→ TASK BRIEF: Print the lines of the entries below exactly, starting at the line that contains "particulièrement bien avec des plats de" and ending after the line that contains "en bouche des sauces crémées ou au vin. Leurs".

→ RECORDED INFORMATION:
+ + + + +

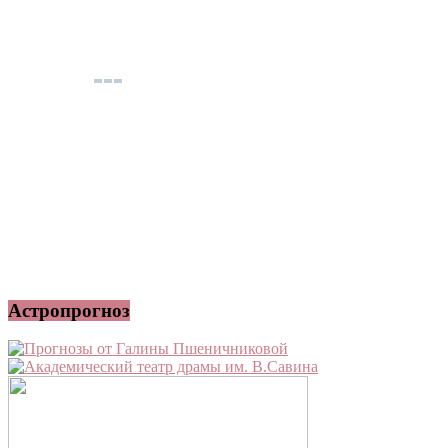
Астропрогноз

+ + + + +

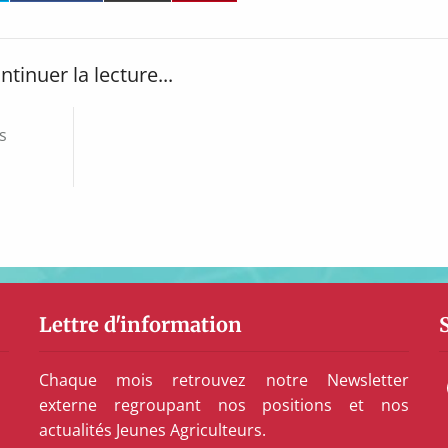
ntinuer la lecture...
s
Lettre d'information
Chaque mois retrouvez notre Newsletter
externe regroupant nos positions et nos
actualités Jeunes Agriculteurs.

+ + + + +

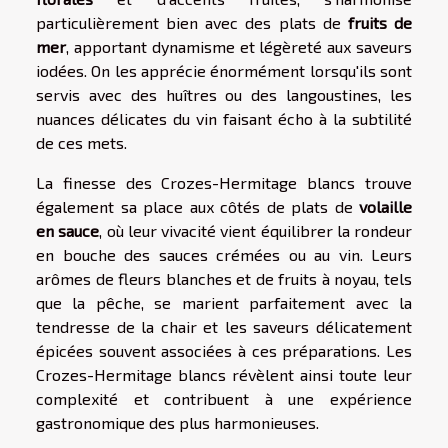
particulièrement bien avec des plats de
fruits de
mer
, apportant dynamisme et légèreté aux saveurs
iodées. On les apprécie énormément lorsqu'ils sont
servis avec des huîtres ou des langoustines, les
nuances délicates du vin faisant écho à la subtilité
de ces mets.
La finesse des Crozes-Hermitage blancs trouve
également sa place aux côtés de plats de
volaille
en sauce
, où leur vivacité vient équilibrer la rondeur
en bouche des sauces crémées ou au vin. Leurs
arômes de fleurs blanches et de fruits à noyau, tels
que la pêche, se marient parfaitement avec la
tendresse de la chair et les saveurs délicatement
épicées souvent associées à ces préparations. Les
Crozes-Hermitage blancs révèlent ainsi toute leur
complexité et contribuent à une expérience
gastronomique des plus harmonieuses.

+ + + + +

→ TASK SOLUTION:
particulièrement bien avec des plats de
fruits de
mer
, apportant dynamisme et légèreté aux saveurs
iodées. On les apprécie énormément lorsqu'ils sont
servis avec des huîtres ou des langoustines, les
nuances délicates du vin faisant écho à la subtilité
de ces mets.
La finesse des Crozes-Hermitage blancs trouve
également sa place aux côtés de plats de
volaille
en sauce
, où leur vivacité vient équilibrer la rondeur
en bouche des sauces crémées ou au vin. Leurs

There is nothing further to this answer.